Particularly interesting here is the part relating to “social capital” – trust and relationships in society.
Trust between bosses and employees is at an all-time low – not helped by Conservative Government policies that trample on workers and try to reduce their rights and remuneration. Look at the junior doctors’ strike for an example.
Mr Haldane is saying the direct result of this is harm to the economy, and we can see that this is true.
Why would any worker want to provide a high-quality product for an employer who is ripping them off?
And if they lose their job, why would the next worker want to provide a high-quality product for an employer who is paying them less than the last worker (because they can)?
The Tory attitude is that pay can be depressed to whatever level the market will still support – but Mr Haldane’s evidence shows that the market isn’t supporting such behaviour.
Look at the evidence of the last few years: We’ve had the slowest economic recovery in the UK’s history, and that’s largely because employers haven’t valued their workforce.
Excessive pay for top bosses is holding back economic growth in Britain, the chief economist of the Bank of England, Andy Haldane, has warned, in a significant intervention in the debate about executive remuneration in the UK’s biggest companies.
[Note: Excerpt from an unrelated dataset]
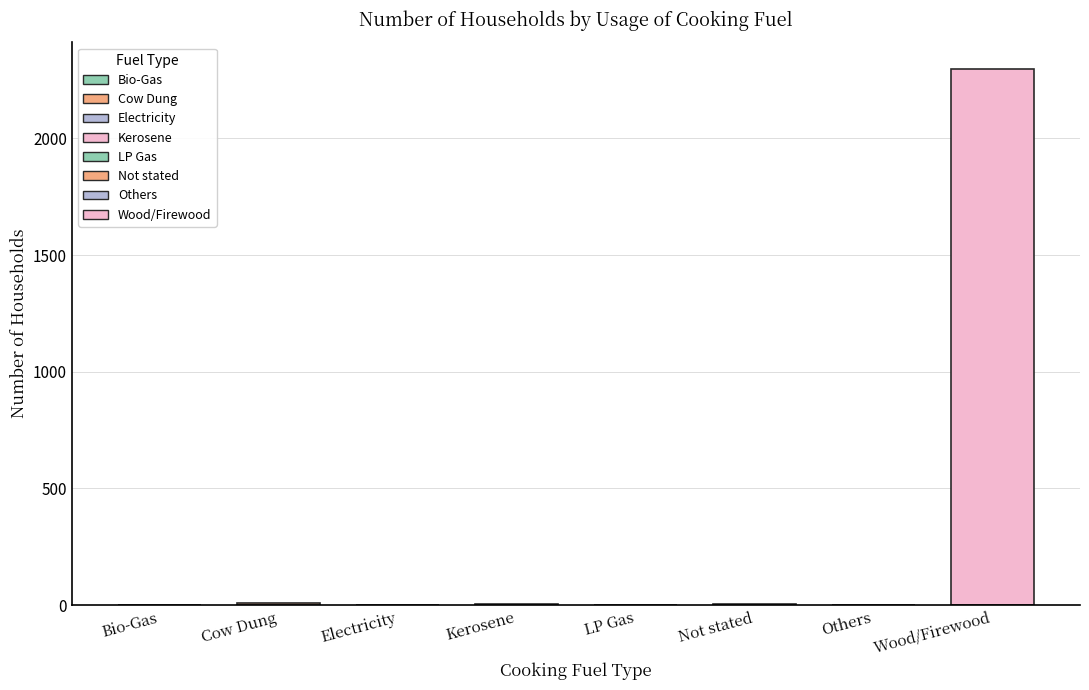

Which category has the lowest value across all series?

Electricity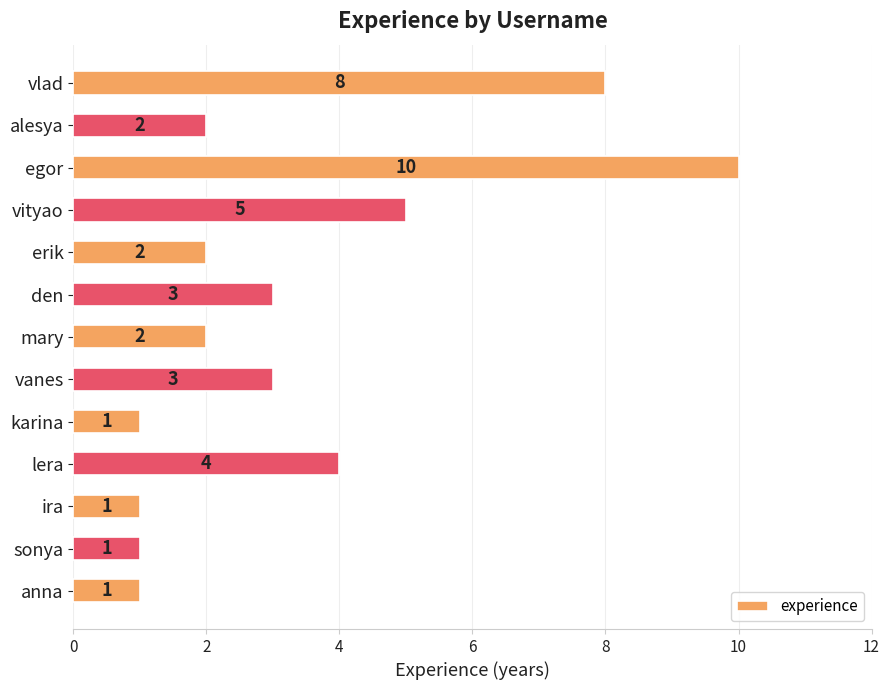

What is the label of the 10th bar from the bottom?

vityao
Mr Haldane, who has earned a reputation as one of the central bank’s most radical minds, highlighted in a speech in Westminster the fact that FTSE 100 bosses are now paid 150 times [as much as] the average UK worker.
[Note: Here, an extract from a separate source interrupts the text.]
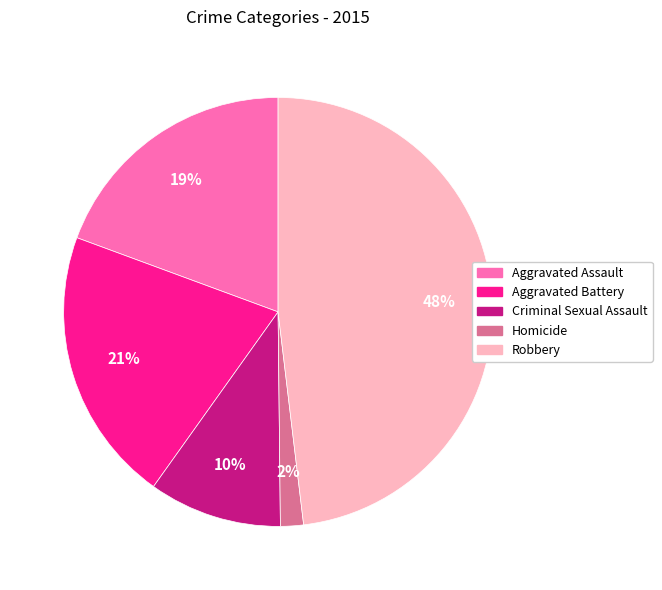

How many slices are in this pie chart?

5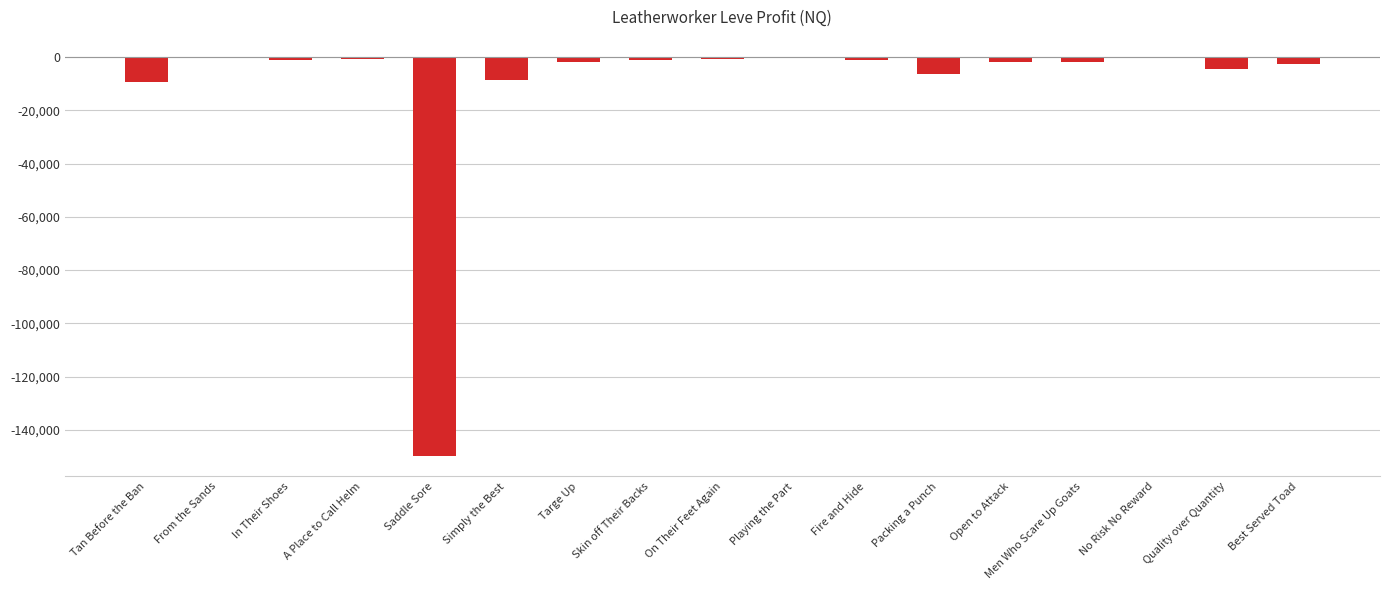

Read the value at Saddle Sore.

-149956.7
This large and growing remuneration gap, Mr Haldane said, “drive[s] a wedge between management and employees…that in turn erodes social capital. A company, like a country, whose physical and social capital is being eroded is one whose wealth-creation capacity is being impaired.”
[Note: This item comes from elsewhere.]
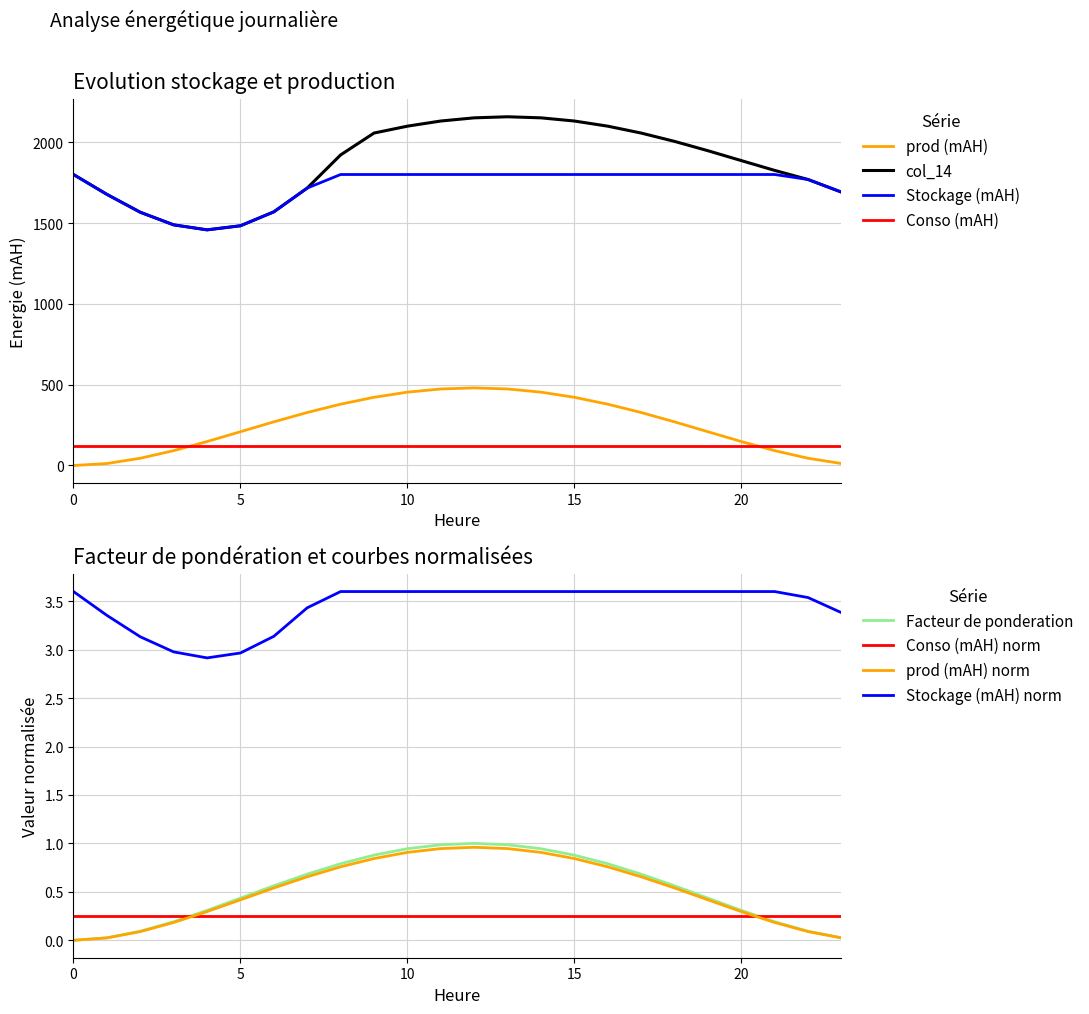

What is the total value across all series at 18?

4075.5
Social capital refers to trust and relationships in a society and Mr Haldane argued this matters “every bit as much to wealth and well-being” as financial capital such as stocks and shares and other such assets.
So far in 2016 there have been major pay revolts by shareholders at the oil giant BP, the mining group Anglo-American and the engineering company Weir, all over the level and structure of proposed remuneration packages to chief executives. A focal point of protest next month is expected to be the annual general meeting of the advertising conglomerate WPP where the annual pay of its chief executive and founder Sir Martin Sorrell is expected to soar to £70m.